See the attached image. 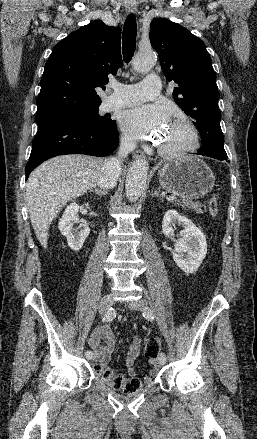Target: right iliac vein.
Returning <instances> with one entry per match:
<instances>
[{"instance_id": "1", "label": "right iliac vein", "mask_w": 257, "mask_h": 439, "mask_svg": "<svg viewBox=\"0 0 257 439\" xmlns=\"http://www.w3.org/2000/svg\"><path fill=\"white\" fill-rule=\"evenodd\" d=\"M114 300L115 299L112 294L105 295L100 301V306H99L100 312L101 313L107 312L113 306Z\"/></svg>"}]
</instances>
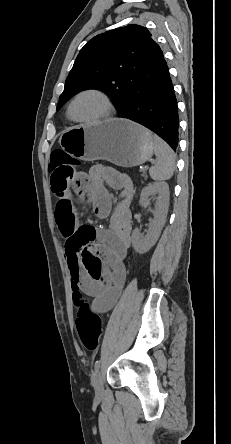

##############################

Problem to work on: How many lines in the entries above contain the word "instances"? Reply with the number alone.

Full solution: 3